JAMES L. BOTHWELL: This report created a firestorm of industry and regulatory backlash after it was issued. The industry financed and formed a tremendous backlash to defeat our legislative recommendations. This consumed me for almost twelve to eighteen months, talking about this report and defending its recommendations.

TA: We’re just now coming out of three decades where a zealot like Alan Greenspan was considered mainstream, celebrated as an oracle, the “maestro”—a financial god, essentially. That’s the environment that your report came out into. Did you think you’d face the resistance that you did from people in power, especially from the Clinton administration? They campaigned in ‘92 as sort of anti-Wall Street.

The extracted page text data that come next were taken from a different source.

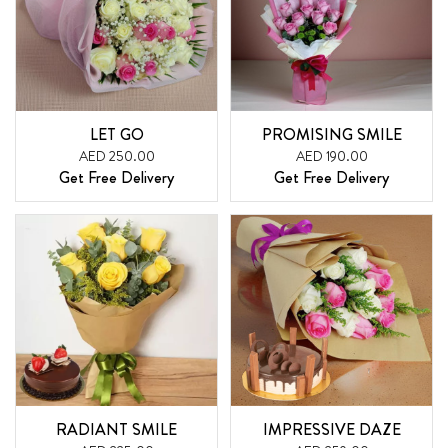
LET GO
PROMISING SMILE
AED 250.00
AED 190.00
Get Free Delivery
Get Free Delivery
RADIANT SMILE
IMPRESSIVE DAZE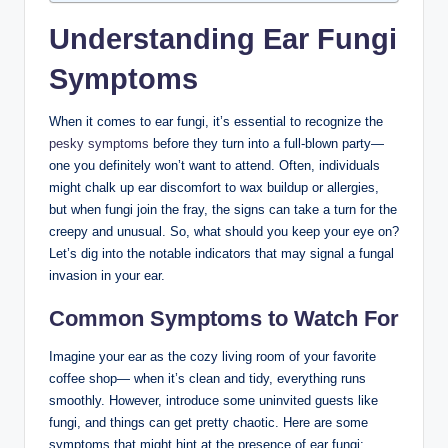
Understanding Ear Fungi
Symptoms
When it comes⁣ to ear fungi, it’s essential to ⁣recognize the
pesky symptoms
before they turn‍ into a full-blown party—
one you definitely won’t want to attend. ​Often, individuals
might chalk up ear discomfort to wax⁢ buildup or allergies,⁤
but when fungi join the fray, the signs can take‌ a turn for the
​creepy and unusual. So, what should you keep your eye on?
Let’s dig into the​ notable⁣ indicators‍ that ‌may signal a fungal
invasion in your ear.
Common Symptoms to Watch For
Imagine your ear as the cozy living room of your ⁤favorite
⁤coffee shop— when‌ it’s clean and tidy, everything runs
smoothly. ​However, introduce some ‌uninvited guests like
fungi, and things can get pretty chaotic. Here are⁢ some⁤
symptoms that might hint at the presence of ‌ear fungi: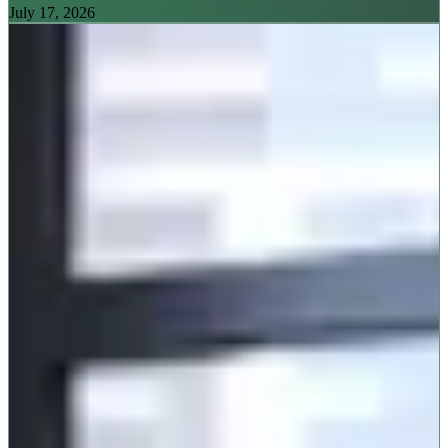
July 17, 2026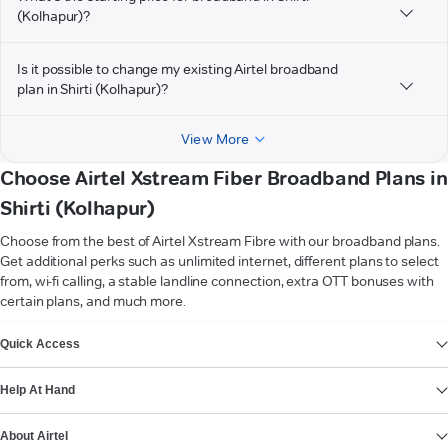
(Kolhapur)?
Is it possible to change my existing Airtel broadband
plan in Shirti (Kolhapur)?
View More
Choose Airtel Xstream Fiber Broadband Plans in
Shirti (Kolhapur)
Choose from the best of Airtel Xstream Fibre with our broadband plans.
Get additional perks such as unlimited internet, different plans to select
from, wi-fi calling, a stable landline connection, extra OTT bonuses with
certain plans, and much more.
VIEW MORE
Quick Access
Help At Hand
About Airtel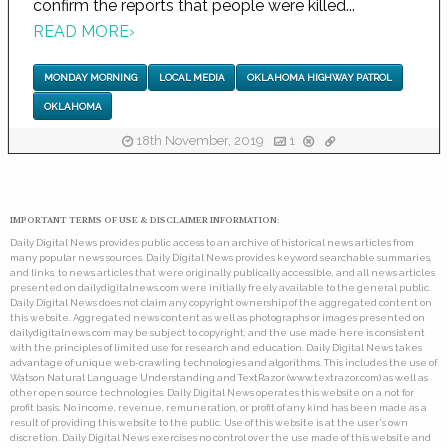
confirm the reports that people were killed...
READ MORE
›
MONDAY MORNING
LOCAL MEDIA
OKLAHOMA HIGHWAY PATROL
OKLAHOMA
18th November, 2019
1
IMPORTANT TERMS OF USE & DISCLAIMER INFORMATION:
Daily Digital News provides public access to an archive of historical news articles from
many popular news sources. Daily Digital News provides keyword searchable summaries,
and links, to news articles that were originally publically accessible, and all news articles
presented on dailydigitalnews.com were initially freely available to the general public.
Daily Digital News does not claim any copyright ownership of the aggregated content on
this website. Aggregated news content as well as photographs or images presented on
dailydigitalnews.com may be subject to copyright, and the use made here is consistent
with the principles of limited use for research and education. Daily Digital News takes
advantage of unique web-crawling technologies and algorithms. This includes the use of
Watson Natural Language Understanding and TextRazor (www.textrazor.com) as well as
other open source technologies. Daily Digital News operates this website on a not for
profit basis. No income, revenue, remuneration, or profit of any kind has been made as a
result of providing this website to the public. Use of this website is at the user's own
discretion. Daily Digital News exercises no control over the use made of this website and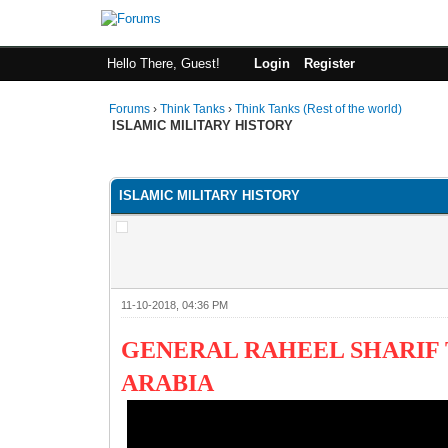
Hello There, Guest!
Login
Register
Forums
›
Think Tanks
›
Think Tanks (Rest of the world)
ISLAMIC MILITARY HISTORY
1 Vote(s) - 5 Average
1
2
3
4
5
ISLAMIC MILITARY HISTORY
11-10-2018, 04:36 PM
GENERAL RAHEEL SHARIF 
ARABIA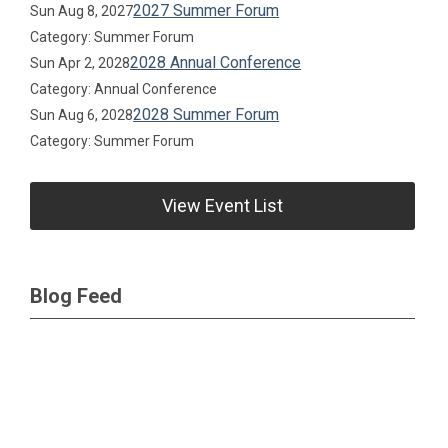
2027 Summer Forum
Sun Aug 8, 2027
Category: Summer Forum
2028 Annual Conference
Sun Apr 2, 2028
Category: Annual Conference
2028 Summer Forum
Sun Aug 6, 2028
Category: Summer Forum
View Event List
Blog Feed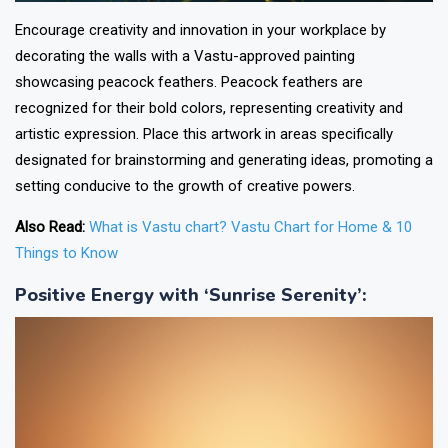
Encourage creativity and innovation in your workplace by
decorating the walls with a Vastu-approved painting
showcasing peacock feathers. Peacock feathers are
recognized for their bold colors, representing creativity and
artistic expression. Place this artwork in areas specifically
designated for brainstorming and generating ideas, promoting a
setting conducive to the growth of creative powers.
Also Read:
What is Vastu chart? Vastu Chart for Home & 10
Things to Know
Positive Energy with ‘Sunrise Serenity’
: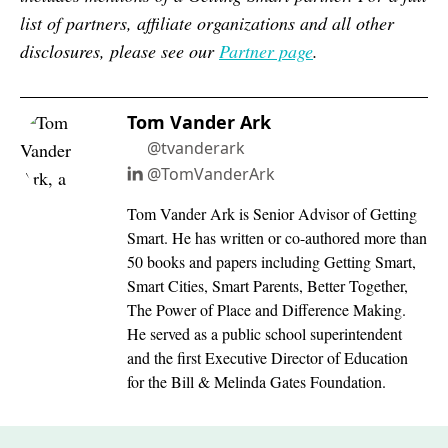
list of partners, affiliate organizations and all other
disclosures, please see our
Partner page
.
Tom Vander Ark
@tvanderark
@TomVanderArk
Tom Vander Ark is Senior Advisor of Getting
Smart. He has written or co-authored more than
50 books and papers including Getting Smart,
Smart Cities, Smart Parents, Better Together,
The Power of Place and Difference Making.
He served as a public school superintendent
and the first Executive Director of Education
for the Bill & Melinda Gates Foundation.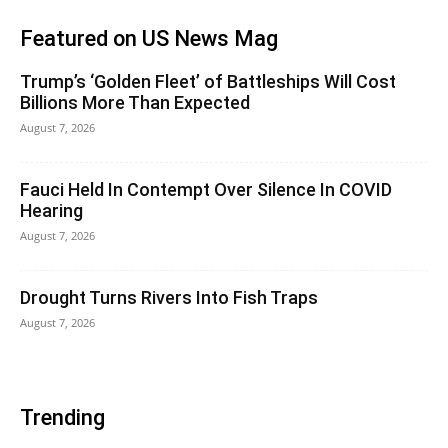
Featured on US News Mag
Trump’s ‘Golden Fleet’ of Battleships Will Cost
Billions More Than Expected
August 7, 2026
Fauci Held In Contempt Over Silence In COVID
Hearing
August 7, 2026
Drought Turns Rivers Into Fish Traps
August 7, 2026
Trending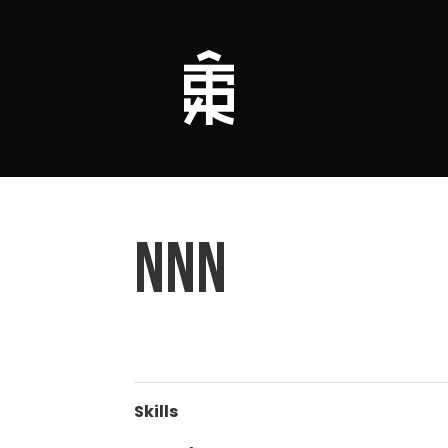
nnn
Skills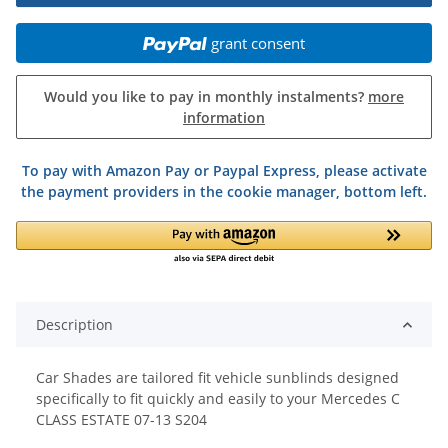
grant consent
Would you like to pay in monthly instalments?
more
information
To pay with Amazon Pay or Paypal Express, please activate
the payment providers in the cookie manager, bottom left.
Description
Car Shades are tailored fit vehicle sunblinds designed
specifically to fit quickly and easily to your Mercedes C
CLASS ESTATE 07-13 S204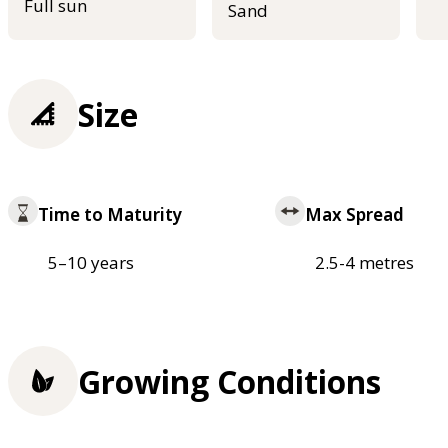
Full sun
Sand
Size
Time to Maturity
Max Spread
5–10 years
2.5-4 metres
Growing Conditions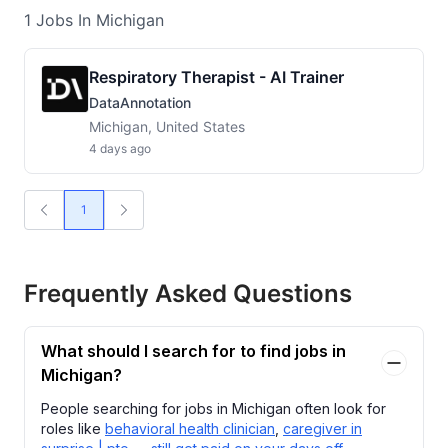
1
Jobs
In Michigan
Respiratory Therapist - AI Trainer
DataAnnotation
Michigan, United States
4 days ago
1
Frequently Asked Questions
What should I search for to find jobs in
Michigan?
People searching for jobs in Michigan often look for
roles like
behavioral health clinician
,
caregiver in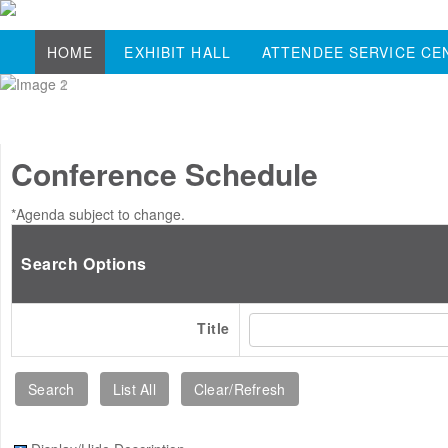
HOME
EXHIBIT HALL
ATTENDEE SERVICE CE
Conference Schedule
*Agenda subject to change.
Search Options
Title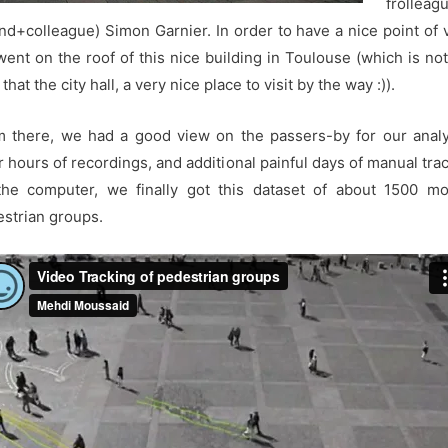
frolleag
end+colleague) Simon Garnier. In order to have a nice point of 
ent on the roof of this nice building in Toulouse (which is no
 that the city hall, a very nice place to visit by the way :)).
 there, we had a good view on the passers-by for our anal
r hours of recordings, and additional painful days of manual tra
the computer, we finally got this dataset of about 1500 mo
strian groups.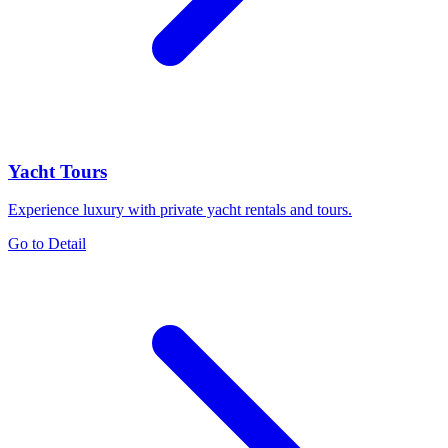
Yacht Tours
Experience luxury with private yacht rentals and tours.
Go to Detail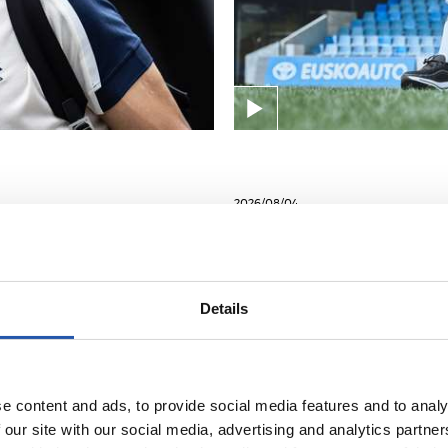
2026/08/04
ENTRENAMENDUA
Lanera itzuli dir
Details
e content and ads, to provide social media features and to analy
 our site with our social media, advertising and analytics partn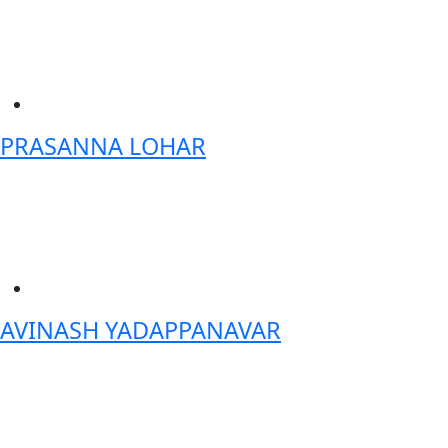
PRASANNA LOHAR
Founder, Independent Director- India Blockchain Forum
AVINASH YADAPPANAVAR
Delivery Head Fund Accounting platform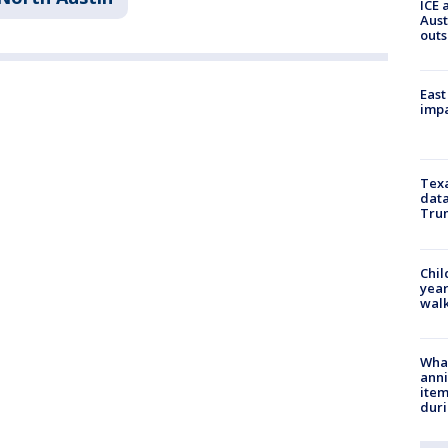
ICE 
Aust
outs
East
impa
Texa
data
Trum
Chil
year
walk
Wha
anni
ite
dur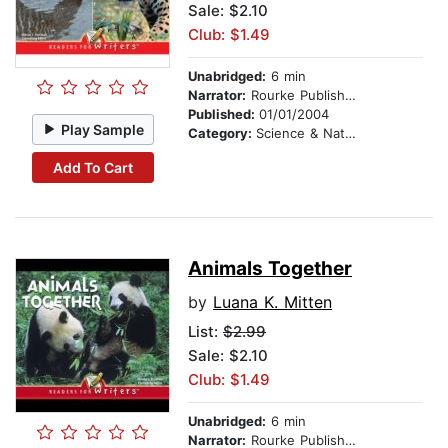
Sale: $2.10
Club: $1.49
Unabridged:
6 min
Narrator:
Rourke Publishing
Published:
01/01/2004
Play Sample
Category:
Science & Nature
Add To Cart
Animals Together
by
Luana K. Mitten
List:
$2.99
Sale: $2.10
Club: $1.49
Unabridged:
6 min
Narrator:
Rourke Publishing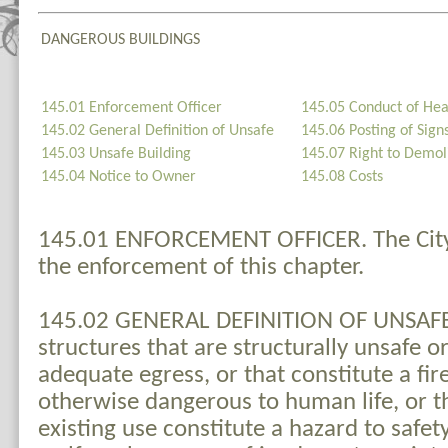
DANGEROUS BUILDINGS
145.01 Enforcement Officer
145.05 Conduct of Hea
145.02 General Definition of Unsafe
145.06 Posting of Sign
145.03 Unsafe Building
145.07 Right to Demoli
145.04 Notice to Owner
145.08 Costs
145.01 ENFORCEMENT OFFICER. The City 
the enforcement of this chapter.
145.02 GENERAL DEFINITION OF UNSAFE. 
structures that are structurally unsafe o
adequate egress, or that constitute a fir
otherwise dangerous to human life, or th
existing use constitute a hazard to safety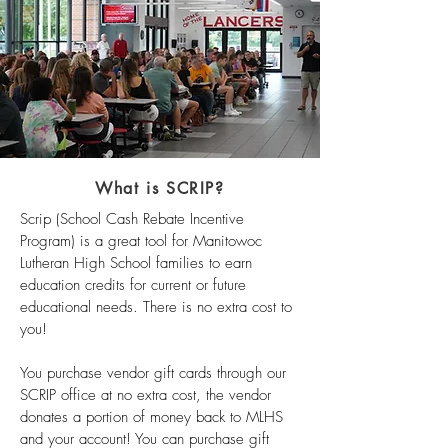
What is SCRIP?
Scrip (School Cash Rebate Incentive
Program) is a great tool for Manitowoc
Lutheran High School families to earn
education credits for current or future
educational needs. There is no extra cost to
you!
You purchase vendor gift cards through our
SCRIP office at no extra cost, the vendor
donates a portion of money back to MLHS
and your account! You can purchase gift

JB: They started lobbying me before the report came out. I knew exactly the extreme resistance we were going to get.

TA: The Clinton administration did? Was that inappropriate for them to lobby you while you were working on it?

JB: Yes, I think so.

As part of the audit process, whenever we have a draft you always let the auditee review the draft and comment on it. This one we knew they (regulators and derivatives dealers) were marshaling their forces already. They knew it was coming. Then we actually had a joint meeting in this big formal briefing room and we called them all in. And we were carefully guarding the draft and gave the industry and all the relevant regulators the draft to review on-site at GAO.

Rather than give us comments the regulators were just taking extensive notes about what it said and what was the logic of the argument—they wanted to inform their counteroffensive.